● **Required work**: Copy every line of text in the rows below without changing anything, and leave the pictures out of your copy.

● **Records supplied**:
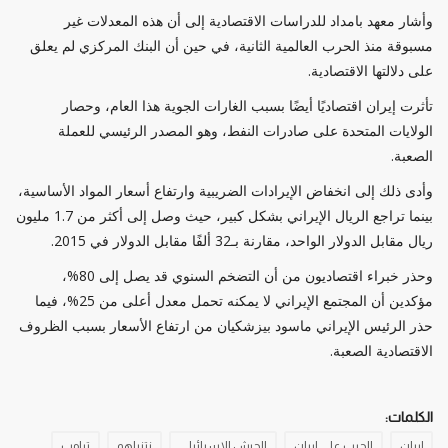
وأشار معهد بامداد للدراسات الاقتصادية إلى أن هذه المعدلات غير
مسبوقة منذ الحرب العالمية الثانية، في حين أن البنك المركزي لم يعلق
على دلالتها الاقتصادية.
تأثرت إيران اقتصاديًا أيضًا بسبب الغارات الجوية هذا العام، وحصار
الولايات المتحدة على صادرات النفط، وهو المصدر الرئيسي للعملة
الصعبة.
وأدى ذلك إلى انخفاض الإيرادات الضريبية وارتفاع أسعار المواد الأساسية،
بينما تراجع الريال الإيراني بشكل كبير، حيث وصل إلى أكثر من 1.7 مليون
ريال مقابل الدولار الواحد، مقارنة بـ32 ألفًا مقابل الدولار في 2015.
وحذر خبراء اقتصاديون من أن التضخم السنوي قد يصل إلى 80%،
مؤكدين أن المجتمع الإيراني لا يمكنه تحمل معدل أعلى من 25%، فيما
حذر الرئيس الإيراني ماسود بيزشكيان من ارتفاع الأسعار بسبب الظروف
الاقتصادية الصعبة.
الكلمات:
إيران
الحرب علي ايران
الجيش الإسرائيلي
نتنياهو
ترامب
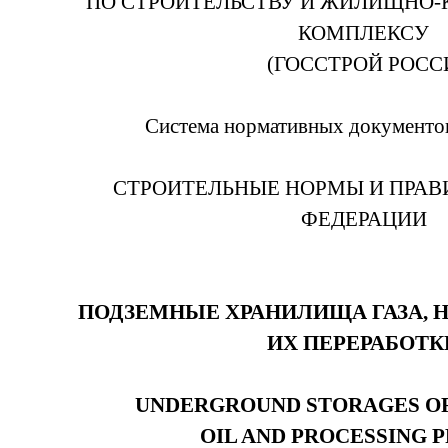
ПО СТРОИТЕЛЬСТВУ И ЖИЛИЩНО
КОМПЛЕКСУ
(ГОССТРОЙ РОСС
Система нормативных документов
СТРОИТЕЛЬНЫЕ НОРМЫ И ПРАВ
ФЕДЕРАЦИИ
ПОДЗЕМНЫЕ ХРАНИЛИЩА ГАЗА, 
ИХ ПЕРЕРАБОТК
UNDERGROUND STORAGES OF
OIL AND PROCESSING 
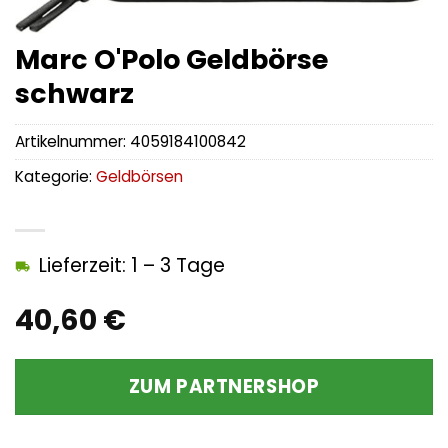
Marc O'Polo Geldbörse
schwarz
Artikelnummer:
4059184100842
Kategorie:
Geldbörsen
Lieferzeit: 1 – 3 Tage
40,60
€
ZUM PARTNERSHOP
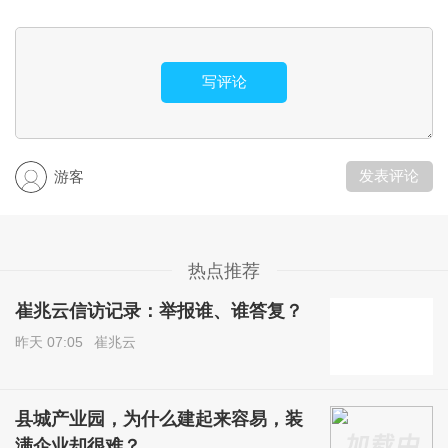
1%，存栏量53.08万头，增长0.5%；蔬菜产量13.86万吨，增长
1.5%；园林水果产量796吨，增长33.8%。
工业生产总体负增长。一季度，全县规模以上工业完成增
加值3.47亿元，同比下降11.3%。分门类看，采矿业下降63.
5%，制造业下降2.6%，电力热力燃气及水生产和供应业下降3.
5%。现代产业中，先进制造业增加值同比增长7.2%，高技术产
业增加值同比下降30.0%。
固定资产投资平稳增长。一季度，全县完成固定资产投资2
6.55亿元，同比增长10.5%。分领域看，基础设施投资9.20亿
元，同比增长27.2%；工业投资9.12亿元，同比增长50.3%，其
中工业技改投资0.92亿元，同比增长69.8%；房地产开发投资8.
52亿元，同比下降3.1%。
社会消费市场恢复向好。一季度，全县社会消费品零售总
额20.54亿元，同比增长5.4%。按规模分，限额以上消费品零售
额1.34亿元，同比增长3.9%，限额以下消费品零售额19.20亿
元，同比增长5.5%。
商品房销售市场回暖。一季度，全县商品房销售面积18.24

● **Finished task**:
وأشار معهد بامداد للدراسات الاقتصادية إلى أن هذه المعدلات غير
مسبوقة منذ الحرب العالمية الثانية، في حين أن البنك المركزي لم يعلق
على دلالتها الاقتصادية.
تأثرت إيران اقتصاديًا أيضًا بسبب الغارات الجوية هذا العام، وحصار
الولايات المتحدة على صادرات النفط، وهو المصدر الرئيسي للعملة
الصعبة.
وأدى ذلك إلى انخفاض الإيرادات الضريبية وارتفاع أسعار المواد الأساسية،
بينما تراجع الريال الإيراني بشكل كبير، حيث وصل إلى أكثر من 1.7 مليون
ريال مقابل الدولار الواحد، مقارنة بـ32 ألفًا مقابل الدولار في 2015.
وحذر خبراء اقتصاديون من أن التضخم السنوي قد يصل إلى 80%،
مؤكدين أن المجتمع الإيراني لا يمكنه تحمل معدل أعلى من 25%، فيما
حذر الرئيس الإيراني ماسود بيزشكيان من ارتفاع الأسعار بسبب الظروف
الاقتصادية الصعبة.
الكلمات:
إيران
الحرب علي ايران
الجيش الإسرائيلي
نتنياهو
ترامب
ПО СТРОИТЕЛЬСТВУ И ЖИЛИЩНО
КОМПЛЕКСУ
(ГОССТРОЙ РОСС
Система нормативных документов
СТРОИТЕЛЬНЫЕ НОРМЫ И ПРАВ
ФЕДЕРАЦИИ
ПОДЗЕМНЫЕ ХРАНИЛИЩА ГАЗА, 
ИХ ПЕРЕРАБОТК
UNDERGROUND STORAGES OF
OIL AND PROCESSING 
Marc O'Polo Geldbörse
schwarz
Artikelnummer:
4059184100842
Kategorie:
Geldbörsen
Lieferzeit: 1 – 3 Tage
40,60
€
ZUM PARTNERSHOP
1%，存栏量53.08万头，增长0.5%；蔬菜产量13.86万吨，增长
1.5%；园林水果产量796吨，增长33.8%。
工业生产总体负增长。一季度，全县规模以上工业完成增
加值3.47亿元，同比下降11.3%。分门类看，采矿业下降63.
5%，制造业下降2.6%，电力热力燃气及水生产和供应业下降3.
5%。现代产业中，先进制造业增加值同比增长7.2%，高技术产
业增加值同比下降30.0%。
固定资产投资平稳增长。一季度，全县完成固定资产投资2
6.55亿元，同比增长10.5%。分领域看，基础设施投资9.20亿
元，同比增长27.2%；工业投资9.12亿元，同比增长50.3%，其
中工业技改投资0.92亿元，同比增长69.8%；房地产开发投资8.
52亿元，同比下降3.1%。
社会消费市场恢复向好。一季度，全县社会消费品零售总
额20.54亿元，同比增长5.4%。按规模分，限额以上消费品零售
额1.34亿元，同比增长3.9%，限额以下消费品零售额19.20亿
元，同比增长5.5%。
商品房销售市场回暖。一季度，全县商品房销售面积18.24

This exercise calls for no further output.